La cantate « Liebe, die vom Himmel stammet » (« Amour qui vient du ciel ») de Georg-Philipp TELEMANN (1681-1767) était destinée à un dimanche après l’Épiphanie de 1726. Telemann était depuis 1721 installé à Hambourg comme Directeur de la Musique d’Eglise pour l’ensemble de la ville. Il était devenu l’un des musiciens sinon le musicien le plus célèbre d’Allemagne, bien plus connu que son contemporain Jean-Sébastien Bach.
Les quelques 1400 cantates qu’il nous a laissées se divisent en deux grandes formes : les œuvres pour une voix, un instrument et continuo appelées Cantates, et les œuvres pour solistes, chœur et orchestre appelées Musiques.
La cantate que voici est destinée à une voix d’alto, un violon et le continuo assuré ici par une viole de gambe, un basson et un clavecin. Le texte, écrit par un juriste amateur de littérature, Matthaeus-Arnold Wilkens (1704-1759) est une sorte de paraphrase de l’épître aux Colossiens (ch. 3) :
Puisque vous êtes aimés par Dieu, revêtez-vous de tendresse et de compassion, de bonté, d’humilité, de douceur et de patience […] Tout ce que vous dites, tout ce que vous faites, que ce soit toujours au nom du Seigneur.
© Wilson L. Mead Fund
La cantate 1044 de Telemann se divise en trois parties : deux airs encadrant un récitatif. Cette musique est typique de l’esthétique baroque faite de légèreté, de simplicité, de transparence voire d’une certaine galanterie. Mais cela ne doit pas en masquer la profondeur. Cette musique est comme nourrie à la fois de la science rhétorique et de la transparence de la danse. Elle respecte les trois grandes parties du discours rhétorique : exordium-confutatio-peroratio.
1° air
Amour qui vient du ciel remonte au ciel.
Les œuvres montrent si nous sommes dans l’amour qui peut exister devant Dieu.
Dès les premières mesures du violon, la musique nous entraîne dans un jeu vigoureux entre le grave (image de notre condition terrestre) et l’aigu (image du divin). Les mouvements descendants semblent toutefois l’emporter, cédant à la pesanteur humaine.
Suivant les conventions de l’époque, il s’agit d’un air en trois parties ponctuées chacune par une cadence suivie d’un silence.
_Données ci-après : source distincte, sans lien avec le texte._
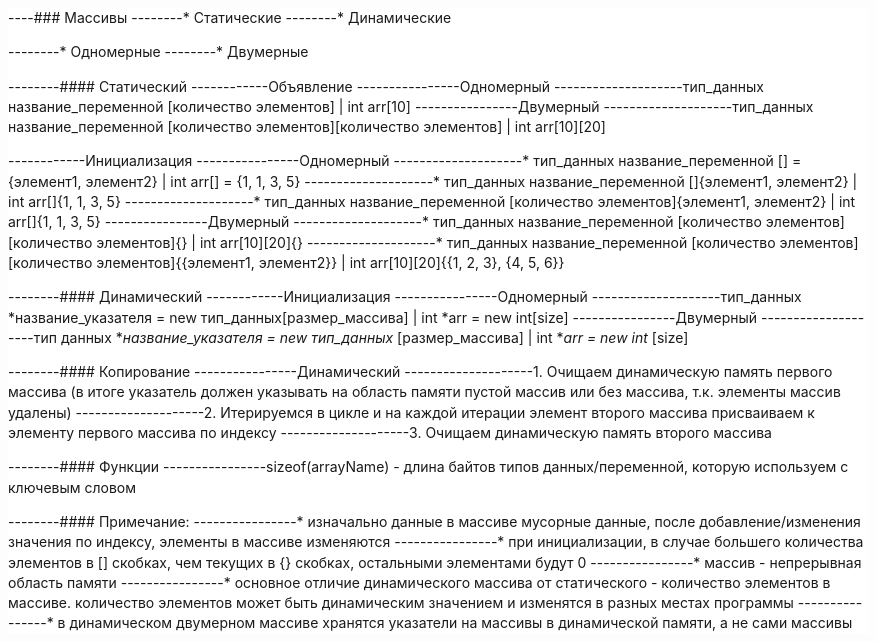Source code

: ----### Массивы
--------* Статические
--------* Динамические

--------* Одномерные
--------* Двумерные

--------#### Статический
------------Объявление
----------------Одномерный
--------------------тип_данных название_переменной [количество элементов] | int arr[10]
----------------Двумерный
--------------------тип_данных название_переменной [количество элементов][количество элементов] | int arr[10][20]

------------Инициализация
----------------Одномерный
--------------------* тип_данных название_переменной [] = {элемент1, элемент2} | int arr[] = {1, 1, 3, 5}
--------------------* тип_данных название_переменной []{элемент1, элемент2} | int arr[]{1, 1, 3, 5}
--------------------* тип_данных название_переменной [количество элементов]{элемент1, элемент2} | int arr[]{1, 1, 3, 5}
----------------Двумерный
--------------------* тип_данных название_переменной [количество элементов][количество элементов]{} | int arr[10][20]{}
--------------------* тип_данных название_переменной [количество элементов][количество элементов]{{элемент1, элемент2}} | int arr[10][20]{{1, 2, 3}, {4, 5, 6}}

--------#### Динамический
------------Инициализация
----------------Одномерный
--------------------тип_данных *название_указателя = new тип_данных[размер_массива] | int *arr = new int[size]
----------------Двумерный
--------------------тип данных **название_указателя = new тип_данных* [размер_массива] | int **arr = new int* [size]

--------#### Копирование
----------------Динамический
--------------------1. Очищаем динамическую память первого массива (в итоге указатель должен указывать на область памяти пустой массив или без массива, т.к. элементы массив удалены)
--------------------2. Итерируемся в цикле и на каждой итерации элемент второго массива присваиваем к элементу первого массива по индексу
--------------------3. Очищаем динамическую память второго массива

--------#### Функции
----------------sizeof(arrayName) - длина байтов типов данных/переменной, которую используем с ключевым словом

--------#### Примечание:
----------------* изначально данные в массиве мусорные данные, после добавление/изменения значения по индексу, элементы в массиве изменяются
----------------* при инициализации, в случае большего количества элементов в [] скобках, чем текущих в {} скобках, остальными элементами будут 0
----------------* массив - непрерывная область памяти
----------------* основное отличие динамического массива от статического - количество элементов в массиве. количество элементов может быть динамическим значением и изменятся в разных местах программы
----------------* в динамическом двумерном массиве хранятся указатели на массивы в динамической памяти, а не сами массивы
La troisième partie reprend la première suivant les lois de la composition baroque.
2° récitatif
L’amour qui ne se manifeste pas dans les œuvres n’est pas miséricordieux, ne pardonne pas, est seulement terrestre, vide, mort.
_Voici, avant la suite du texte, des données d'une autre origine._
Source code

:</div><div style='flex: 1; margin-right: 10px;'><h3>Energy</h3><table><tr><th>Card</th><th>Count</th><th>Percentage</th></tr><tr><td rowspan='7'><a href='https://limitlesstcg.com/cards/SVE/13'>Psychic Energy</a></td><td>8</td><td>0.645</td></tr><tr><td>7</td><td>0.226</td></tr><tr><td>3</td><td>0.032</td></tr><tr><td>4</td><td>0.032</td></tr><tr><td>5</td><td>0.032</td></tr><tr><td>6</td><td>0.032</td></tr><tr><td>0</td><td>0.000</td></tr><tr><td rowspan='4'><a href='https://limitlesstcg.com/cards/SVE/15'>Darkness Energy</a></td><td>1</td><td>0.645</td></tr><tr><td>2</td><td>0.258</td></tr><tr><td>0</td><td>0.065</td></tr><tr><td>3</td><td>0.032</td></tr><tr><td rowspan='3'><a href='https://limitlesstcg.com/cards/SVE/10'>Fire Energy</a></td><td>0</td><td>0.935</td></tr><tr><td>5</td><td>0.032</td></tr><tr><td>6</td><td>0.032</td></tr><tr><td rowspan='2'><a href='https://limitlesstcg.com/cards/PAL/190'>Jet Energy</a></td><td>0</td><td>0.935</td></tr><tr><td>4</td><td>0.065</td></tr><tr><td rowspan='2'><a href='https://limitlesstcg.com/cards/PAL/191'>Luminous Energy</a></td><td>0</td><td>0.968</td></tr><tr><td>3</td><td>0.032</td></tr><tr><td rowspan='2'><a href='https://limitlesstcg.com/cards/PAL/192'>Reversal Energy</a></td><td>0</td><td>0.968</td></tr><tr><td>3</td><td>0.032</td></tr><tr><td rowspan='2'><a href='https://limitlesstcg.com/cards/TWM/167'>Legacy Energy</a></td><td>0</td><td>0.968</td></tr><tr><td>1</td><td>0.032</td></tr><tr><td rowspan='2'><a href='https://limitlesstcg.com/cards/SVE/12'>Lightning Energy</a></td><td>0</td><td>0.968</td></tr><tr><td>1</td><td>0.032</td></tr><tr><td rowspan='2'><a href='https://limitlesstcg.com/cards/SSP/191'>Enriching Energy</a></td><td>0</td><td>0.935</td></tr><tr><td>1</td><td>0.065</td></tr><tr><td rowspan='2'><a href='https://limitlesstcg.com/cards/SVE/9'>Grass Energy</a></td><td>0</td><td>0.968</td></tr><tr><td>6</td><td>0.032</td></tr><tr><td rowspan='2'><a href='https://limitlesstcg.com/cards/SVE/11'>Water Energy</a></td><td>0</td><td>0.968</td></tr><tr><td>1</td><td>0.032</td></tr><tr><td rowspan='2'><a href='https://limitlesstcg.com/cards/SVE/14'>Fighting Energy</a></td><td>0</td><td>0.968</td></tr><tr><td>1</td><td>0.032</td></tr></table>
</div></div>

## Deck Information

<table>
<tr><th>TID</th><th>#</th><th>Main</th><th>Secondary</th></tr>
On imagine le ton dramatique d’un tel texte, aux accents vigoureux. Une deuxième partie vient équilibrer ce premier volet :
Laissez-vous habiter par la paix qui vient de Dieu.
Laissez la parole du Christ vous conduire. Chantez Alléluia, Louange, Amen !
Quoi que vous fassiez, faites-le au nom de Jésus.
3° air
Un déferlement de joie, de rythmes, de rebonds, conclue cette cantate sur un air lui aussi en trois parties avec reprise : la joie véritable, celle qui nous vient de Dieu, doit nous habiter malgré les vicissitudes du temps. Sans doute avons-nous besoin d’entendre aujourd’hui ce message de louange confiante.
Seigneur des puissances célestes, le monde entier te rend grâce pour ton amour.